Les femmes font l'objet de sévices de la part des militaires et paramilitaires entraînant des souffrances tant au niveau psychologique que physique. Dénoncer un abus sexuel peut impliquer un rejet de la communauté et/ou de la famille.
Dans un système dominé par la corruption et le racisme, le droit à la justice est quasiment inaccessible. Ainsi, la population indienne est amenée à s'adresser aux ONG ou aux organisations religieuses dans le cadre des démarches légales.
La fraude électorale, facilitée par l'inaccessibilité des institutions politiques, et l'absence de structures participatives sont des obstacles à la participation politique.

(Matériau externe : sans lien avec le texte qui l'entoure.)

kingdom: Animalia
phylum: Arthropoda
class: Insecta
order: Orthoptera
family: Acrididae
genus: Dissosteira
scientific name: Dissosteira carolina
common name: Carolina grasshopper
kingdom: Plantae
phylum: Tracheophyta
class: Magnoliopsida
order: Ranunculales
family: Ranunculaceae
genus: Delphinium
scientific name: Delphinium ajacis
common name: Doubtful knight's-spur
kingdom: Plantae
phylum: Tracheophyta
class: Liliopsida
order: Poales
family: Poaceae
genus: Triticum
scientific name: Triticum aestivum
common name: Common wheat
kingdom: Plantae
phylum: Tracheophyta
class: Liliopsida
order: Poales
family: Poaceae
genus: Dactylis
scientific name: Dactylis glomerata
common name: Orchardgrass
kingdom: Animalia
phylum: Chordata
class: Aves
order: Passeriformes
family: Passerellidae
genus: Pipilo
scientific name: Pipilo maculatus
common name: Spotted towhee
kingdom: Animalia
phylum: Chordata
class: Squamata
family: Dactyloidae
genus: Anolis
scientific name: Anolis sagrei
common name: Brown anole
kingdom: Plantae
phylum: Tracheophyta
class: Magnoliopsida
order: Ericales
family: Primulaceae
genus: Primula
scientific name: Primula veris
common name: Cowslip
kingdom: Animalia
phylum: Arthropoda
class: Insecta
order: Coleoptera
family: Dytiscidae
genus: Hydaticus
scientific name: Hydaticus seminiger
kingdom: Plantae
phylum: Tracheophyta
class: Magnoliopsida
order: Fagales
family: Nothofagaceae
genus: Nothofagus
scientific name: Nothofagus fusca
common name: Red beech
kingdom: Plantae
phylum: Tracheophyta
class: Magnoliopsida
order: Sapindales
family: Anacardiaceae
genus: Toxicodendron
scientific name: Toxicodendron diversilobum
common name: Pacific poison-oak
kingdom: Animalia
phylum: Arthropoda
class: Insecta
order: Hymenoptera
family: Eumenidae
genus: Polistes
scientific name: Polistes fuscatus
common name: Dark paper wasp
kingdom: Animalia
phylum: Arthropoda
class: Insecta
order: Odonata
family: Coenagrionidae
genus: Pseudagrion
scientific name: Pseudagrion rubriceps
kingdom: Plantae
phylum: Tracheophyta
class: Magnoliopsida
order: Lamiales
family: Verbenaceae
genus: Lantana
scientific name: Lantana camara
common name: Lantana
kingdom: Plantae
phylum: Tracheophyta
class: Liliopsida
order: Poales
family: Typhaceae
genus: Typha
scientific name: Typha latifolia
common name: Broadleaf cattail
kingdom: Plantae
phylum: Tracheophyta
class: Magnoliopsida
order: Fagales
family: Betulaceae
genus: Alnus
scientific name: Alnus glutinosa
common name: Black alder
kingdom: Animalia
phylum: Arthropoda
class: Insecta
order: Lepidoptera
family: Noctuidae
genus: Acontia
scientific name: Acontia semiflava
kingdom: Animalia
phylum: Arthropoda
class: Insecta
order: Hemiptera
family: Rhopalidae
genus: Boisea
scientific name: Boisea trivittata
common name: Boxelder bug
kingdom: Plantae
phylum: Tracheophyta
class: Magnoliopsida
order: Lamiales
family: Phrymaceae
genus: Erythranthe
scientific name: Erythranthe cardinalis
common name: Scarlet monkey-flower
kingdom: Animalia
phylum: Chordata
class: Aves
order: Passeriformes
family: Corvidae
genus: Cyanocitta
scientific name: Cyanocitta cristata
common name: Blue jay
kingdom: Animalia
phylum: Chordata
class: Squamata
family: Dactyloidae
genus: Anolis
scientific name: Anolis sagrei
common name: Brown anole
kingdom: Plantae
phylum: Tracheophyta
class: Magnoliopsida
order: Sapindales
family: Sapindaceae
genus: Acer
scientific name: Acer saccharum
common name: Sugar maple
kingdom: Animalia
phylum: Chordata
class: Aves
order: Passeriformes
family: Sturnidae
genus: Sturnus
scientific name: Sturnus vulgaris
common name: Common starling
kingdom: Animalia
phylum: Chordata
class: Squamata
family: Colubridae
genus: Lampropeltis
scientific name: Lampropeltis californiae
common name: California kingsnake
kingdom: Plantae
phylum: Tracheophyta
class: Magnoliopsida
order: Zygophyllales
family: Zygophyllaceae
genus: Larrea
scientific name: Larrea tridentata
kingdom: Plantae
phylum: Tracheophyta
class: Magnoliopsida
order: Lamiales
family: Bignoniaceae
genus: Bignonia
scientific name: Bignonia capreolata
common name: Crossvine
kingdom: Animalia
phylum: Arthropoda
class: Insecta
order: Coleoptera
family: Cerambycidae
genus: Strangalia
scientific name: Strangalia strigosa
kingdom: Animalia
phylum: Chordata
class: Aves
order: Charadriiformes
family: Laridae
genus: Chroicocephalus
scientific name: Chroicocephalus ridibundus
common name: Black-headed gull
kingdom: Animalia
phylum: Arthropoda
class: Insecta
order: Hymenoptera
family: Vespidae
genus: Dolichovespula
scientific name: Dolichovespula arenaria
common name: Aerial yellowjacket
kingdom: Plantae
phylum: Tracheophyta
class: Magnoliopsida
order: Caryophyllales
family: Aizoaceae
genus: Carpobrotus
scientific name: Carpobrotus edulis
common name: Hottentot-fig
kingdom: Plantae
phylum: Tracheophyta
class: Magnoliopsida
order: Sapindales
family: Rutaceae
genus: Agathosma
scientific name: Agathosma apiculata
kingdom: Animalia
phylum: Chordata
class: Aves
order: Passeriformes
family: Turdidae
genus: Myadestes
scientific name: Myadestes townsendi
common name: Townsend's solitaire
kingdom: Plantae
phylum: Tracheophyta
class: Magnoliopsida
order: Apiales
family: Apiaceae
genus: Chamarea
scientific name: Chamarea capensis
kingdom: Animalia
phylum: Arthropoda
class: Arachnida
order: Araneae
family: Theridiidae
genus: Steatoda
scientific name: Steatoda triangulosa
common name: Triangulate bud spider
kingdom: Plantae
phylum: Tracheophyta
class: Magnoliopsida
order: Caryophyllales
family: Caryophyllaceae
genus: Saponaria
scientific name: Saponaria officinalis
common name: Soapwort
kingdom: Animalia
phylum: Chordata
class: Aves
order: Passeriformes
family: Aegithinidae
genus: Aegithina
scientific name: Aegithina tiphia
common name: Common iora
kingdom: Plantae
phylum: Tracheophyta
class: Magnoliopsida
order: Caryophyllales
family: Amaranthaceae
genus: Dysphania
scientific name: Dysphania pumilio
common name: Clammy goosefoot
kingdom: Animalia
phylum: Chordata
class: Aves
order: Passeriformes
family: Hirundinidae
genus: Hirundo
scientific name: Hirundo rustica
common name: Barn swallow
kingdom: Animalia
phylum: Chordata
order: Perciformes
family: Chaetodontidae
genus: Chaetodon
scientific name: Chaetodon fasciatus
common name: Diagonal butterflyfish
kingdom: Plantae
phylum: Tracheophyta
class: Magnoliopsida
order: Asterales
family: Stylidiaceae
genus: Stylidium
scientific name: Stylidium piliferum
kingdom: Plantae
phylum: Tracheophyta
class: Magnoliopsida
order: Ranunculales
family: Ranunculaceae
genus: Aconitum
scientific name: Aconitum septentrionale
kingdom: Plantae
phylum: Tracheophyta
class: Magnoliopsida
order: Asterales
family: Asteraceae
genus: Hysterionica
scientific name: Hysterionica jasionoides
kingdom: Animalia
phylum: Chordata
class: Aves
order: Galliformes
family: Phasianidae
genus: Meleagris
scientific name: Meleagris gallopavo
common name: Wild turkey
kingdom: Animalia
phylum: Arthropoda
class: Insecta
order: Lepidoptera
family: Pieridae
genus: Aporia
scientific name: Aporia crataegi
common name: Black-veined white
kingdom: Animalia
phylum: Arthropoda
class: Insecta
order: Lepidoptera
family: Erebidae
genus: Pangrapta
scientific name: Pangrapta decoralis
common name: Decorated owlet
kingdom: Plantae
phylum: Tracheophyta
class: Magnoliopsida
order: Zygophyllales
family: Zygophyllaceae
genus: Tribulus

A ce jour, le gouvernement mexicain n'a toujours pas mis en vigueur les engagements pris à San Andrés, pour garantir une nouvelle relation entre les peuples indiens du pays, la société et l'Etat. Signées depuis plus de deux ans, ces propositions qui devaient être envoyées au Parlement afin d'être ratifiées, sont toujours en souffrance. Ces accords contenaient une reconnaissance pour les Indiens des droits suivants :
- Politiques : reconnaissance de leur propre gouvernement et de leur propre système électoral.
- Juridiques : décider des formes de scrutins locaux et administrer la justice.
- Sociaux : décider de leurs propres formes d'organisation sociale.
- Economiques : déterminer leur propre organisation en ce qui concerne le travail, la jouissance de leurs ressources naturelles (notamment le droit à la propriété collective de la terre), impulser la production et l'emploi des peuples indiens.
- Culturels : pour garantir les droits culturels particuliers aux Indiens.
- Pluralisme : respect de la diversité de tou(te)s les Indien(ne)s du pays et élimination de la discrimination en général.
- Intégrité : les programmes et leur application doivent s'adresser à des composantes sociales sans discrimination.
- Subsistance : il est important que les programmes et leur application ne nuisent ni au milieu social, ni aux ressources des peuples indigènes et respectent l'environnement et la culture de ces peuples.
Ainsi, Mesdames et Messieurs les députés, en soutenant cette résolution, vous permettrez de manifester notre attachement aux valeurs démocratiques et notre volonté de contribuer à l'établissement d'une paix durable au Chiapas.
C'est la raison pour laquelle nous vous demandons de lui réserver un bon accueil et de la renvoyer directement au Conseil d'Etat.